Another defence has been offered for what Vajpayee did in 1942: he was too young, too naive, unaware of the implications of his confessional statement, so why make a song and dance around it? In 1989, when strident Congress(I) elements with the approval of Rajiv Gandhi sought to highlight the Vajpayee 'character issue' by overstating their case, making factually inaccurate statements and calling him unpleasant names, some influential newspapers took the line that what a man did as a teenager should not be used against him in later life.

There is, incidentally, some confusion about Atal Behari Vajpayee's age. In the confessional statement, his age is recorded as 20 years. His official date of birth is December 25, 1926, which means he was under 16 in 1942.

In the freedom struggle, boys and girls much younger than 16 performed deeds of sterling courage and sacrifice. Leave alone the heroic role played by youth and students in the stream of revolutionary terrorism in India's freedom struggle, there are numerous cases of young college students who faced harsh persecution and penalties in 1942, yet remained steadfast in their conviction. For instance, Ahilya Rangnekar, later to become a Communist leader and CPI(M) MP, took out a procession of students from Ferguson College, Pune, soon after August 9, 1942. The college demanded that she apologise -- or face rustication. She refused to apologise, her belongings were thrown out of the college, and she spent several months in jail.

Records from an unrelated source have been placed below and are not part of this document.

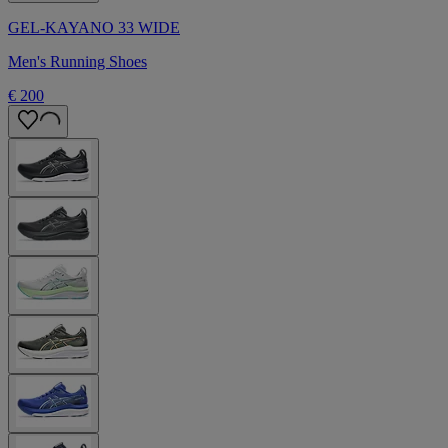
GEL-KAYANO 33 WIDE
Men's Running Shoes
€ 200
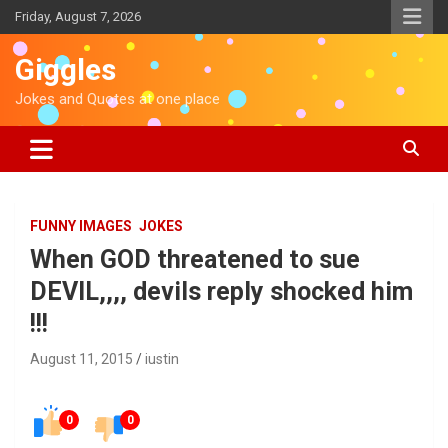
S
Friday, August 7, 2026
k
i
Giggles
p
t
Jokes and Quotes at one place
o
c
o
n
t
e
FUNNY IMAGES
JOKES
n
When GOD threatened to sue
t
DEVIL,,,, devils reply shocked him
!!!
August 11, 2015
iustin
0
0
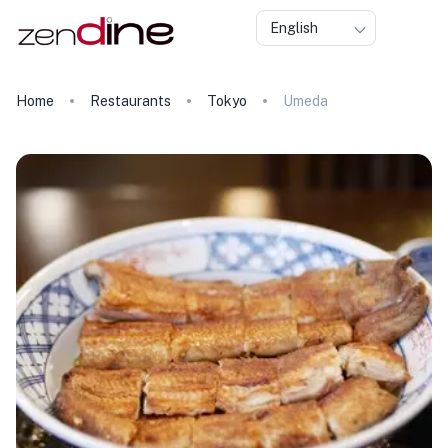
English
Home
Restaurants
Tokyo
Umeda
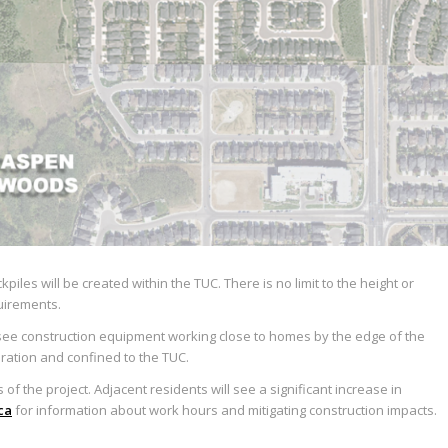
les will be created within the TUC. There is no limit to the height or
quirements.
l see construction equipment working close to homes by the edge of the
duration and confined to the TUC.
of the project. Adjacent residents will see a significant increase in
ca
for information about work hours and mitigating construction impacts.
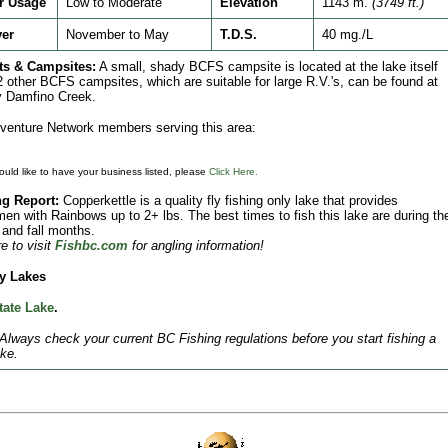
r Usage
Low to Moderate
Elevation
1143 m.
(3749 ft.)
ver
November to May
T.D.S.
40 mg./L
ts & Campsites:
A small, shady BCFS campsite is located at the lake itself
2 other BCFS campsites, which are suitable for large R.V.'s, can be found at
y Damfino Creek.
enture Network members serving this area:
ould like to have your business listed, please
Click Here.
ng Report:
Copperkettle is a quality fly fishing only lake that provides
men with Rainbows up to 2+ lbs. The best times to fish this lake are during th
 and fall months.
e to visit
Fishbc.com
for angling information!
y Lakes
tate Lake
.
Always check your current BC Fishing regulations before you start fishing a
ke.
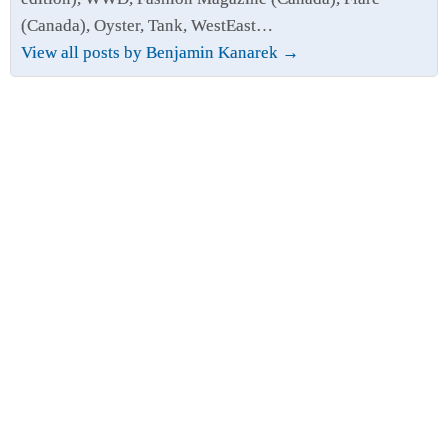
(Canada), Oyster, Tank, WestEast…
View all posts by Benjamin Kanarek
→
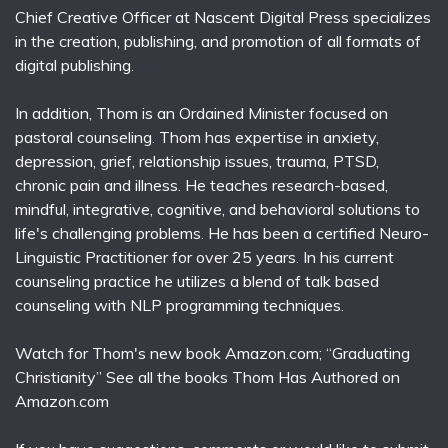
Chief Creative Officer at Nascent Digital Press specializes
in the creation, publishing, and promotion of all formats of
digital publishing.
In addition, Thom is an Ordained Minister focused on
pastoral counseling. Thom has expertise in anxiety,
depression, grief, relationship issues, trauma, PTSD,
chronic pain and illness. He teaches research-based,
mindful, integrative, cognitive, and behavioral solutions to
life's challenging problems. He has been a certified Neuro-
Linguistic Practitioner for over 25 years. In his current
counseling practice he utilizes a blend of talk based
counseling with NLP programming techniques.
Watch for Thom's new book Amazon.com; “Graduating
Christianity” See all the books Thom Has Authored on
Amazon.com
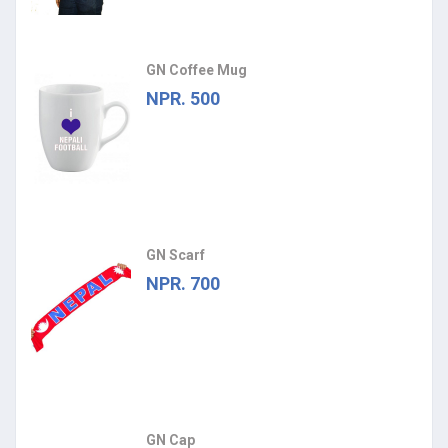
GN Coffee Mug
NPR. 500
GN Scarf
NPR. 700
GN Cap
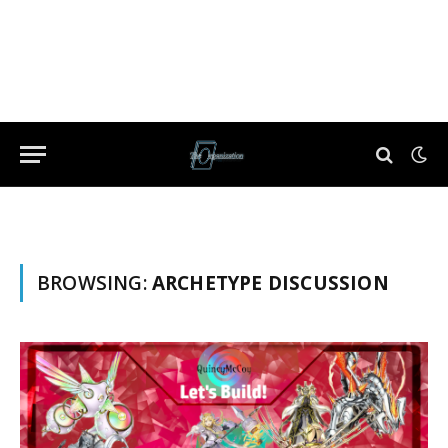
BROWSING:
ARCHETYPE DISCUSSION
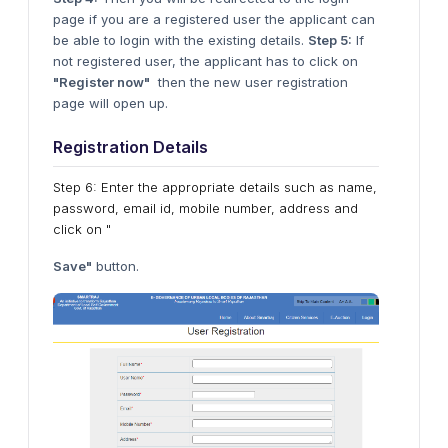
page if you are a registered user the applicant can
be able to login with the existing details.
Step 5:
If
not registered user, the applicant has to click on
"Register now"
then the new user registration
page will open up.
Registration Details
Step 6: Enter the appropriate details such as name,
password, email id, mobile number, address and
click on "
Save"
button.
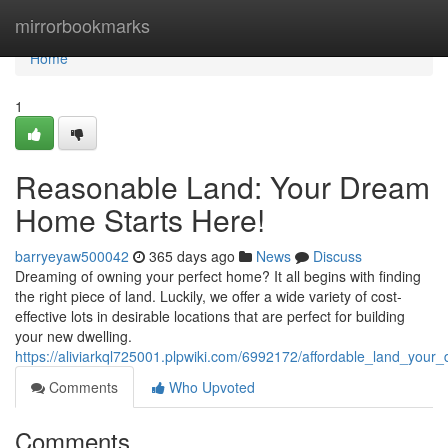
Home
mirrorbookmarks
Home
1
Reasonable Land: Your Dream
Home Starts Here!
barryeyaw500042
365 days ago
News
Discuss
Dreaming of owning your perfect home? It all begins with finding
the right piece of land. Luckily, we offer a wide variety of cost-
effective lots in desirable locations that are perfect for building
your new dwelling.
https://aliviarkql725001.plpwiki.com/6992172/affordable_land_you
Comments
Who Upvoted
Comments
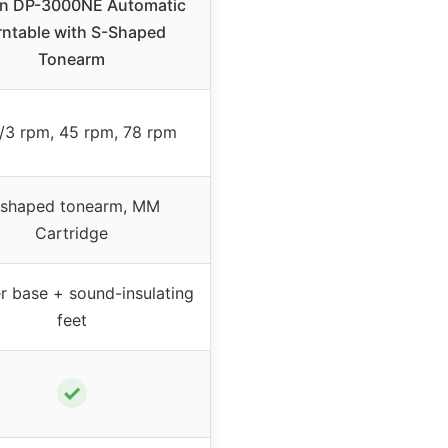
n DP-3000NE Automatic
rntable with S-Shaped
Tonearm
/3 rpm, 45 rpm, 78 rpm
-shaped tonearm, MM
Cartridge
r base + sound-insulating
feet
✓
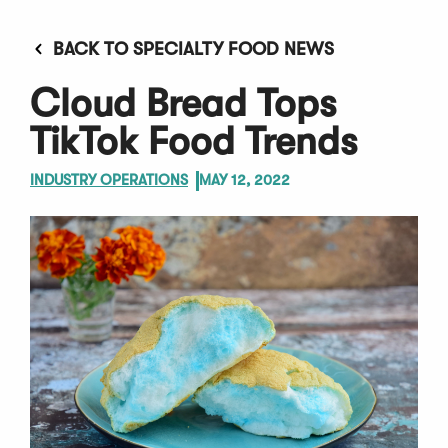
BACK TO SPECIALTY FOOD NEWS
Cloud Bread Tops
TikTok Food Trends
INDUSTRY OPERATIONS
MAY 12, 2022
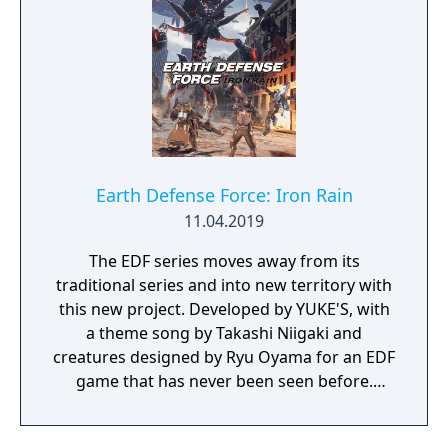
hands. Through DART 6 bio-chip technology
implanted in their head, players can slow
down time and breach the digital world
around them to take down their foes using a
variety of upgradable hacking mechanics.
Syndicate's blend of fast-paced, futuristic,
action shooter settings and story combined
with innovative chip breach gameplay
Earth Defense Force: Iron Rain
instantly immerses players in a unique digital
11.04.2019
world.
The EDF series moves away from its
traditional series and into new territory with
this new project. Developed by YUKE'S, with
a theme song by Takashi Niigaki and
creatures designed by Ryu Oyama for an EDF
game that has never been seen before.
Welcome to EARTH DEFENSE FORCE: IRON
RAIN. Set on planet Earth devastated by war,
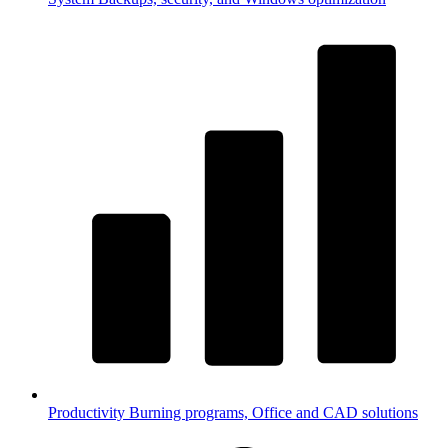
Productivity
Burning programs, Office and CAD solutions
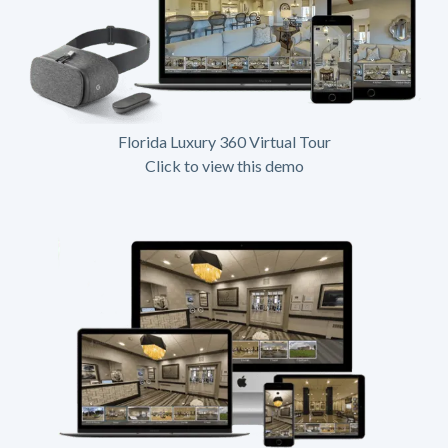
Florida Luxury 360 Virtual Tour
Click to view this demo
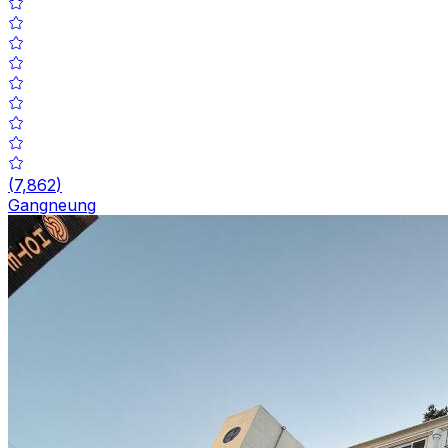
(
7,862
)
Gangneung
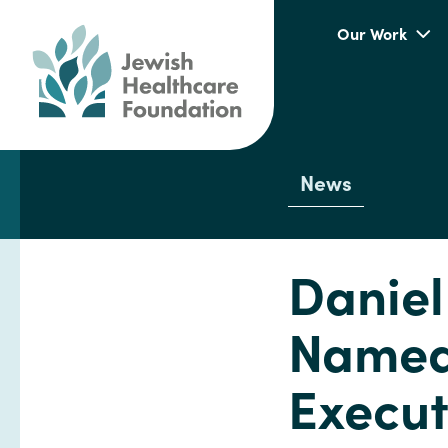
Our Work
News
Daniel
Named 
Execut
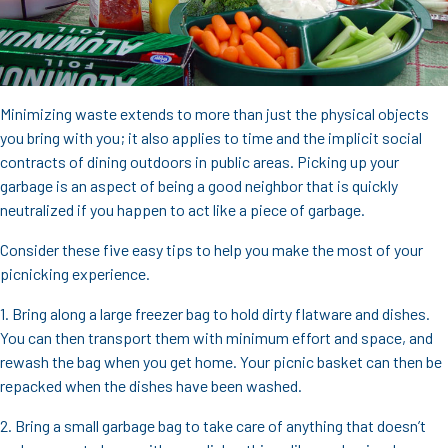
Minimizing waste extends to more than just the physical objects
you bring with you; it also applies to time and the implicit social
contracts of dining outdoors in public areas. Picking up your
garbage is an aspect of being a good neighbor that is quickly
neutralized if you happen to act like a piece of garbage.
Consider these five easy tips to help you make the most of your
picnicking experience.
1. Bring along a large freezer bag to hold dirty flatware and dishes.
You can then transport them with minimum effort and space, and
rewash the bag when you get home. Your picnic basket can then be
repacked when the dishes have been washed.
2. Bring a small garbage bag to take care of anything that doesn’t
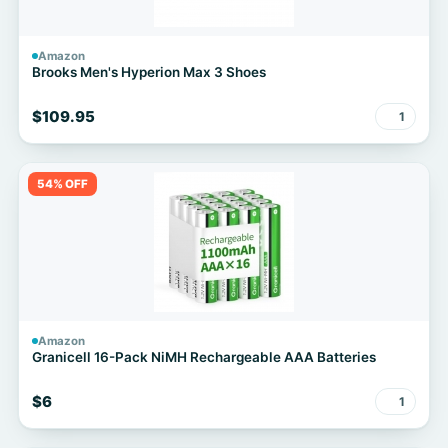
Amazon
Brooks Men's Hyperion Max 3 Shoes
$109.95
1
54% OFF
Amazon
Granicell 16-Pack NiMH Rechargeable AAA Batteries
$6
1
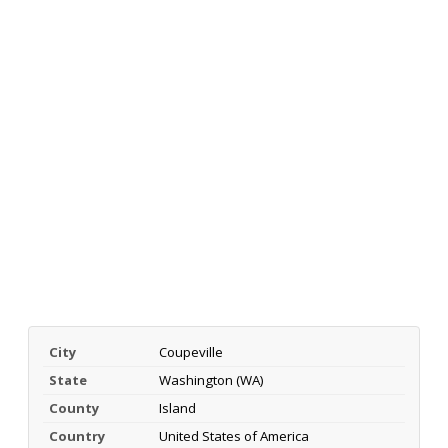
City
Coupeville
State
Washington (WA)
County
Island
Country
United States of America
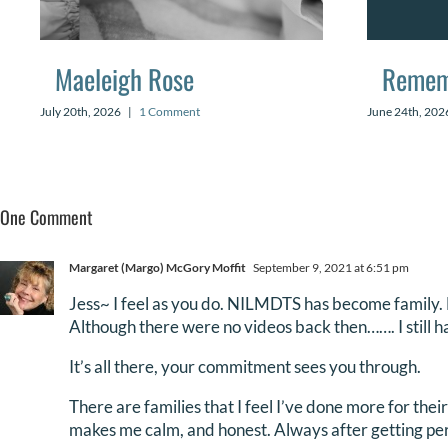
Maeleigh Rose
Remem
July 20th, 2026
|
1 Comment
June 24th, 202
One Comment
Margaret (Margo) McGory Moffit
September 9, 2021 at 6:51 pm
Jess~ I feel as you do. NILMDTS has become family. M
Although there were no videos back then……. I still ha
It’s all there, your commitment sees you through.
There are families that I feel I’ve done more for thei
makes me calm, and honest. Always after getting per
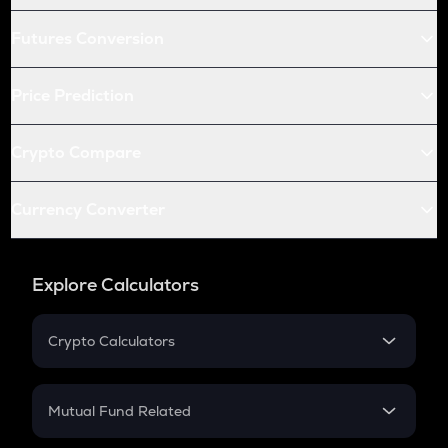
Futures Conversion
Price Prediction
Crypto Compare
Currency Converter
Explore Calculators
Crypto Calculators
Crypto SIP Calculator
Crypto Return
Mutual Fund Related
Crypto Tax
Mutual Fund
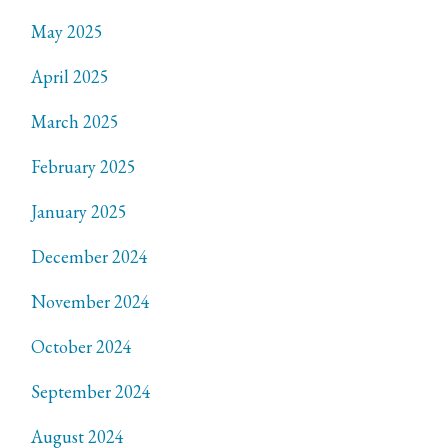
May 2025
April 2025
March 2025
February 2025
January 2025
December 2024
November 2024
October 2024
September 2024
August 2024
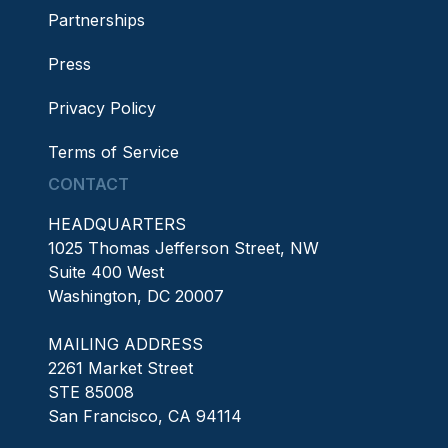
Partnerships
Press
Privacy Policy
Terms of Service
CONTACT
HEADQUARTERS
1025 Thomas Jefferson Street, NW
Suite 400 West
Washington, DC 20007
MAILING ADDRESS
2261 Market Street
STE 85008
San Francisco, CA 94114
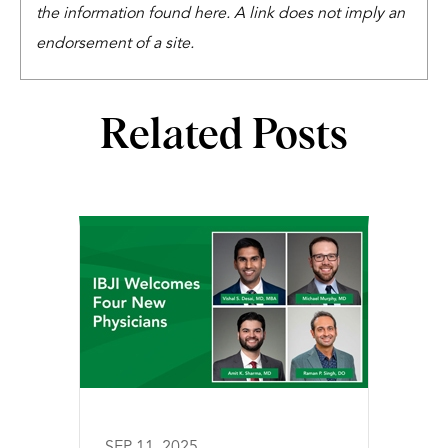
the information found here. A link does not imply an
endorsement of a site.
Related Posts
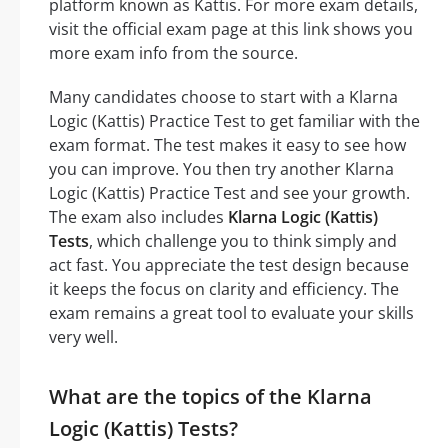
platform known as Kattis. For more exam details,
visit the official exam page at this link shows you
more exam info from the source.
Many candidates choose to start with a Klarna
Logic (Kattis) Practice Test to get familiar with the
exam format. The test makes it easy to see how
you can improve. You then try another Klarna
Logic (Kattis) Practice Test and see your growth.
The exam also includes
Klarna Logic (Kattis)
Tests
, which challenge you to think simply and
act fast. You appreciate the test design because
it keeps the focus on clarity and efficiency. The
exam remains a great tool to evaluate your skills
very well.
What are the topics of the Klarna
Logic (Kattis) Tests?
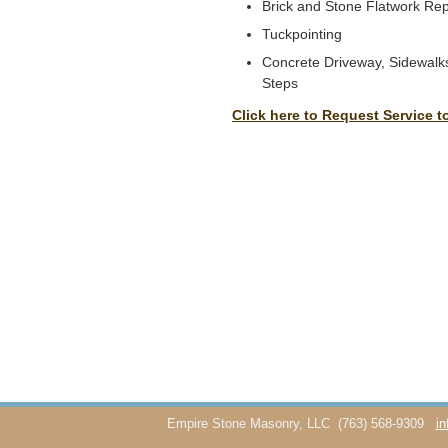
Brick and Stone Flatwork Rep
Tuckpointing
Concrete Driveway, Sidewalks
Steps
Click here to Request Service t
Empire Stone Masonry, LLC
(763) 568-9309
i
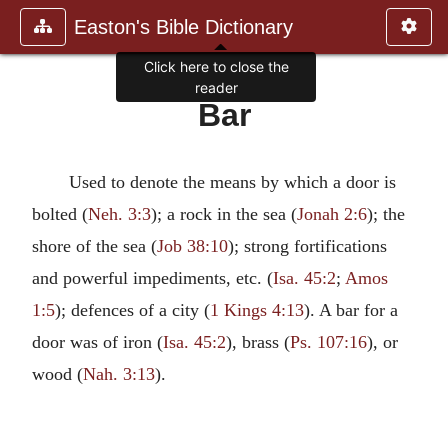
Easton's Bible Dictionary
Click here to close the
reader
Bar
Used to denote the means by which a door is
bolted (
Neh. 3:3
); a rock in the sea (
Jonah 2:6
); the
shore of the sea (
Job 38:10
); strong fortifications
and powerful impediments, etc. (
Isa. 45:2
;
Amos
1:5
); defences of a city (
1 Kings 4:13
). A bar for a
door was of iron (
Isa. 45:2
), brass (
Ps. 107:16
), or
wood (
Nah. 3:13
).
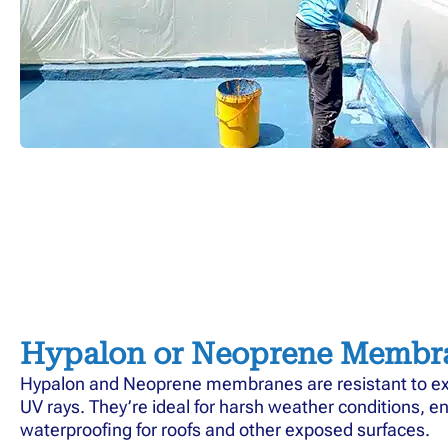
Hypalon or Neoprene Membr
Hypalon and Neoprene membranes are resistant to e
UV rays. They’re ideal for harsh weather conditions, e
waterproofing for roofs and other exposed surfaces.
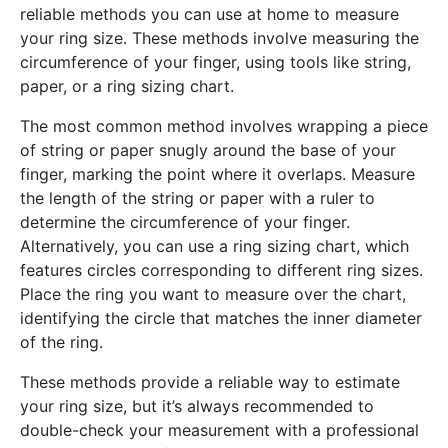
reliable methods you can use at home to measure
your ring size. These methods involve measuring the
circumference of your finger, using tools like string,
paper, or a ring sizing chart.
The most common method involves wrapping a piece
of string or paper snugly around the base of your
finger, marking the point where it overlaps. Measure
the length of the string or paper with a ruler to
determine the circumference of your finger.
Alternatively, you can use a ring sizing chart, which
features circles corresponding to different ring sizes.
Place the ring you want to measure over the chart,
identifying the circle that matches the inner diameter
of the ring.
These methods provide a reliable way to estimate
your ring size, but it’s always recommended to
double-check your measurement with a professional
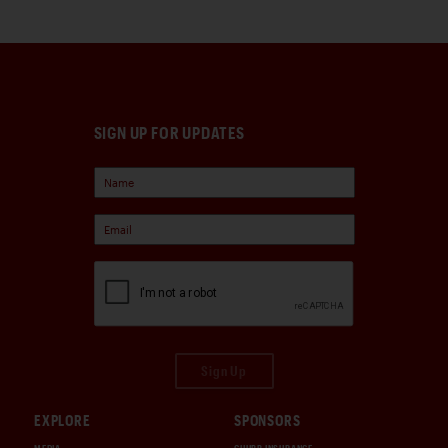
SIGN UP FOR UPDATES
Sign Up
EXPLORE
SPONSORS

Was Vajpayee really too naive and apolitical to understand what he was doing in 1942? His background suggests not. He was already, at the time of the Quit India Movement, a dedicated and active member of the Rashtriya Swayamsevak Sangh (RSS) and well versed with politics. In an article appearing in his name in the Organiser of May 7, 1995, Vajpayee recalled that he had come in contact with the RSS in 1939 and had regularly attended the shakha. In 1940, he went to see the first year Officers' Training Camp (OTC) at Nagpur where promising RSS cadres were trained for leadership. "In 1941 when I was in High School I did my first year OTC. In 1942 when I was in intermediate class I did my second year OTC and I did my third year in 1944 when I was doing my BA."

While there is no evidence to suggest that the RSS had any direct hand in Vajpayee's confessional statement, it appears that the movement's ethos, which was certainly not congenial to the freedom struggle, was in some measure responsible for the young man's mindset that led to the exculpatory statement of September 1, 1942. After all, the RSS had never organised a single protest against the British government and the nationalist feelings it sought to inculcate among its cadres targeted the Muslim community -- not British colonial rule.

One other -- personal -- explanation might be offered by Vajpayee's sympathisers: fear of his father, a school inspector who frowned upon any political activity. But this explanation is not persuasive since we know that Vajpayee, who seems to have known the direction of his life at a very early age, had no problems in defying his father when it came to joining the RSS.

The most charitable explanation of Atal Behari's role in 1942 -- if one were to discount his confessional statement and its implications, and his yet-to-be-convincingly-explained release from a 23-day incarceration -- is that he did nothing much. He was more or less a bystander, an observer, a passive "person in the crowd". Surely, this does not warrant any hagiographic mention of "participation in the Quit India Movement" or any kind of serious role in the freedom struggle.